If you love the look of chic graphic wallpaper, then you'll love this project that Rayan Turner, the the brilliant do-it-youselfer behind thedesignconfidential dreamed up for domino.
Why we love it? It can be done in a day or less and will cost no more than a few dollars at most (especially if you happen to have a few supplies in the home).
Here's what you'll need:
1 ½ -2" Paint Brush
Black Interior Paint (Black Satin by Benjamin Moore in an eggshell finish)
Touch up and prep your wall. (That includes filling any nail holes or wiping down any dirty spots.) Next, tape off the surrounding edges using the painter's tape on the floor, ceiling, and walls. If you need to protect furniture or flooring, Turner suggest using plastic sheeting or tarps.
Ready to start painting? Keep your brush only saturated at a dry brush level of paint (check out the photo). There's clearly color on the bristles, but the brush isn't dripping. This technique will be especially important later in the process.

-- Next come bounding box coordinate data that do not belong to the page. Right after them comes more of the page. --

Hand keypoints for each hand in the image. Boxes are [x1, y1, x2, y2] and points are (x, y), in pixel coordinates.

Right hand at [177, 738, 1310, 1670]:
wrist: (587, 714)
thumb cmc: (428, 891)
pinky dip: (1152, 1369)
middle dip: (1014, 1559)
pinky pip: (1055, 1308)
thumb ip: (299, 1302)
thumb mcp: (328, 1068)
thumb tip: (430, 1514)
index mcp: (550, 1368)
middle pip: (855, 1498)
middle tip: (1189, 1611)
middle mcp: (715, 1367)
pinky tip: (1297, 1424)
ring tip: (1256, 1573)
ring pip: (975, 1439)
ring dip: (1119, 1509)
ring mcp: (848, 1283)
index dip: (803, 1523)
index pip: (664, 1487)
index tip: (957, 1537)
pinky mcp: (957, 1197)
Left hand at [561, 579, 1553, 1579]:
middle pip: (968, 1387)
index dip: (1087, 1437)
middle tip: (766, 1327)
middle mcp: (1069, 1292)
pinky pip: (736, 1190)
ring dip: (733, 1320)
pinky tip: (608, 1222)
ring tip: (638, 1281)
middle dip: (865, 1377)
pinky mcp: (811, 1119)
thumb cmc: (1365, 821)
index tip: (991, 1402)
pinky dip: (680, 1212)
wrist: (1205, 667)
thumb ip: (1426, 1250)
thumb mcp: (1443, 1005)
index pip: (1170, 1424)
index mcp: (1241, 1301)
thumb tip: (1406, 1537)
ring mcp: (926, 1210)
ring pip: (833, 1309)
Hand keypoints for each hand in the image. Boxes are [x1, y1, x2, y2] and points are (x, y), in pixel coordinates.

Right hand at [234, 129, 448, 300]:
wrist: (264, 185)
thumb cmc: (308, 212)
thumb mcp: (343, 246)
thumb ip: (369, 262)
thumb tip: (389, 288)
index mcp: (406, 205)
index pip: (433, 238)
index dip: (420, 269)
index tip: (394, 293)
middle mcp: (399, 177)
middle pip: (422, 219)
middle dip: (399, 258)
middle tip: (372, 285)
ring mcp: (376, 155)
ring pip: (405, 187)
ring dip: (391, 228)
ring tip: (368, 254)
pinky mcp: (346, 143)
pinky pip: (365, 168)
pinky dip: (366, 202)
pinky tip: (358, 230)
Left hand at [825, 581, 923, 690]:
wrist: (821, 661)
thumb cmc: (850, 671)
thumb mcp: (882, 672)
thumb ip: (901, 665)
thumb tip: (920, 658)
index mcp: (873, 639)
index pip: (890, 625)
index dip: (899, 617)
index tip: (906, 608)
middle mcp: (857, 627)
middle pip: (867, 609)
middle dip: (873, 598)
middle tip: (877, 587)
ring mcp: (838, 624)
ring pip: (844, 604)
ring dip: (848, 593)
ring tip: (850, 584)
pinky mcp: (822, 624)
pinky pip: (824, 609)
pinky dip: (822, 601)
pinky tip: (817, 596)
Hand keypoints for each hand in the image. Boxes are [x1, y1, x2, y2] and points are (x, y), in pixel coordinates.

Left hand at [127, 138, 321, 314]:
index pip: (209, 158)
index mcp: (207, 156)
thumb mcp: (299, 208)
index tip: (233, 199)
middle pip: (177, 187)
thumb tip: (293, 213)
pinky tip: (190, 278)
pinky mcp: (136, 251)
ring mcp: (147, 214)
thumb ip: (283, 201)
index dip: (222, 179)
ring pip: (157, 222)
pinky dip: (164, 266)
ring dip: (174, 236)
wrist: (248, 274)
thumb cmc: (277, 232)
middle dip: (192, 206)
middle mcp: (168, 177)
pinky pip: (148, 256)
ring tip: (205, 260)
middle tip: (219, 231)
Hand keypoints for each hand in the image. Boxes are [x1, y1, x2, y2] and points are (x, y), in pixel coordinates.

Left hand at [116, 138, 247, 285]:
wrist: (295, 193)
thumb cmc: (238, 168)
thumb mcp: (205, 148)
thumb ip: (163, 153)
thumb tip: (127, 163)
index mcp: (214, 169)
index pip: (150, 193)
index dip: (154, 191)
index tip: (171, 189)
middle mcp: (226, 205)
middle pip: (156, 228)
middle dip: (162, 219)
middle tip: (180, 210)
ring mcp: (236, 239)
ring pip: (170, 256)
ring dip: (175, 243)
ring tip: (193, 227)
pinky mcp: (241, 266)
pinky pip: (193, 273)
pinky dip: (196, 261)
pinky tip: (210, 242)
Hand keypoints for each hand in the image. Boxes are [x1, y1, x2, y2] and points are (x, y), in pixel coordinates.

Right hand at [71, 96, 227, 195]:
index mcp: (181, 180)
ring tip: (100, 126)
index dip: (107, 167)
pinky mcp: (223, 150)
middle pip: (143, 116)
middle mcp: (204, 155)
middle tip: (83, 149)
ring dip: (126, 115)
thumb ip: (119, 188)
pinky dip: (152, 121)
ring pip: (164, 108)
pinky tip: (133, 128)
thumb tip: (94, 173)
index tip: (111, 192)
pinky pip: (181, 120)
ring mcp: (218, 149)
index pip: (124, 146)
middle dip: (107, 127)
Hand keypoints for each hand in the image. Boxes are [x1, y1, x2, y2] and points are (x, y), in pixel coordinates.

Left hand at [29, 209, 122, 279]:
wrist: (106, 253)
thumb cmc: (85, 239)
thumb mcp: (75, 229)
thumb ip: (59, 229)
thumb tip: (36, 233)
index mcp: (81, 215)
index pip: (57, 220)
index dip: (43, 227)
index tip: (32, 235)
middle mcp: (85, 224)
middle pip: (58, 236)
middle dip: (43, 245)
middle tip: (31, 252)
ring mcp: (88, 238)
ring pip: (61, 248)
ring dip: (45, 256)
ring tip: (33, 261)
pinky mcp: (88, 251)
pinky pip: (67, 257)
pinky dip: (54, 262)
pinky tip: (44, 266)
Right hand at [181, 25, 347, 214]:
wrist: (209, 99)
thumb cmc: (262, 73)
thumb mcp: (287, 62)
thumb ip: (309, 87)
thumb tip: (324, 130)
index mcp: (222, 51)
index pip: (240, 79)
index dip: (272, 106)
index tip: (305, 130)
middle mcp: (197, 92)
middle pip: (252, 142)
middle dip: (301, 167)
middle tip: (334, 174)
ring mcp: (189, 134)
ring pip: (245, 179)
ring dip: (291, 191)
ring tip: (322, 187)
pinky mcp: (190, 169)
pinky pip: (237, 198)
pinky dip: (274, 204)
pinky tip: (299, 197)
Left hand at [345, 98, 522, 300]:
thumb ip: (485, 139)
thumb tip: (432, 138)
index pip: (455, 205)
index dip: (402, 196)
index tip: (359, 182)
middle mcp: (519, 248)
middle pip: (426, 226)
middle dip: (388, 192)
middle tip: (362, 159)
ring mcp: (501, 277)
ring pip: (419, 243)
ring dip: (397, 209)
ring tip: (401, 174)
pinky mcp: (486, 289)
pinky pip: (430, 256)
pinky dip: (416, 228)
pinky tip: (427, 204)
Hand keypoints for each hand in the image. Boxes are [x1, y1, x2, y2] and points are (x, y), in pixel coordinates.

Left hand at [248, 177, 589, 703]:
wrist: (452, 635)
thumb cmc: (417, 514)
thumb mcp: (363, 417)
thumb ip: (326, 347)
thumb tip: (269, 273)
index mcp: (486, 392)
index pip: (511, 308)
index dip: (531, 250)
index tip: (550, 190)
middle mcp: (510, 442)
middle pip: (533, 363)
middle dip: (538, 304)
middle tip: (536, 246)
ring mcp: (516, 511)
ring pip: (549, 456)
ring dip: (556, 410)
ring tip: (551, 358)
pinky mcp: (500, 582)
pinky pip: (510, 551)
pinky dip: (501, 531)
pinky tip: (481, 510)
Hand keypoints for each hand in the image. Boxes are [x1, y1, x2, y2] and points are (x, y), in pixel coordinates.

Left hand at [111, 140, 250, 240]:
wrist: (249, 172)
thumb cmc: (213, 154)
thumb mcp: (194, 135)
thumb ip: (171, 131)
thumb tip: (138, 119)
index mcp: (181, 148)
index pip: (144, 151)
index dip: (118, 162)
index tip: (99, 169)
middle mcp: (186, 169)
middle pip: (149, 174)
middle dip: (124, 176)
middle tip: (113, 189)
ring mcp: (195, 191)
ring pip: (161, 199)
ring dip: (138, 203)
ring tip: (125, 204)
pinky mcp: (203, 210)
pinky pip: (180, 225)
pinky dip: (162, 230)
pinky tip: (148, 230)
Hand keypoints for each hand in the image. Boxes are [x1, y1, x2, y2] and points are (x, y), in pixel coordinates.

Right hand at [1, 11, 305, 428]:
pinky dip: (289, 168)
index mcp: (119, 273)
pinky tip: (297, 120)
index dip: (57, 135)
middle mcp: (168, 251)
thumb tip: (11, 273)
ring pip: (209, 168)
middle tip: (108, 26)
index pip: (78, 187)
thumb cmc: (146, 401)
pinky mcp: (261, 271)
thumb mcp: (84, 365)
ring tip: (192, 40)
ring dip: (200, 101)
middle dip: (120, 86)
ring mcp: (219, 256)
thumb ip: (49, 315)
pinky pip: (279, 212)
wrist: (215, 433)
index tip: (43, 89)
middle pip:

Create a grid that is relatively even and symmetrical on your wall. The easiest way to do this is to start by dividing your wall into a series of horizontal rows. It might be helpful to create guidelines with your tape or by marking off with a pencil every so many feet to keep yourself in check. You want a freehanded look here, but you won't be happy with crooked lines.
When you're ready to start on your vertical lines, it's easiest to work in sections. Turner suggests dividing the entire wall in half, then dividing that half in half again (see photo). Continue to divide and conquer in this manner until you have an even number of squares and one gorgeous looking grid system.
Now for the fun part: Every single line from this point forward will, for the most part, be a diagonal line. You will have a few horizontal lines to start off with, about six. Aside from those, all lines will run askew from your grid. This is where you can get creative. If you want your pattern to look random, it will need to be fairly well thought out. Move around the wall as you go so that you vary your pattern making. Less is more, so give the eye a place to rest every so many lines.
Notice that no line is actually open-ended. Also you might see that some of the lines are shorter, cutting through only a partial corner, while some are longer extending through multiple squares. Why? This makes things seem as random as possible even though they technically are not. There are no right or wrong answers or methods with this project-just have fun with it!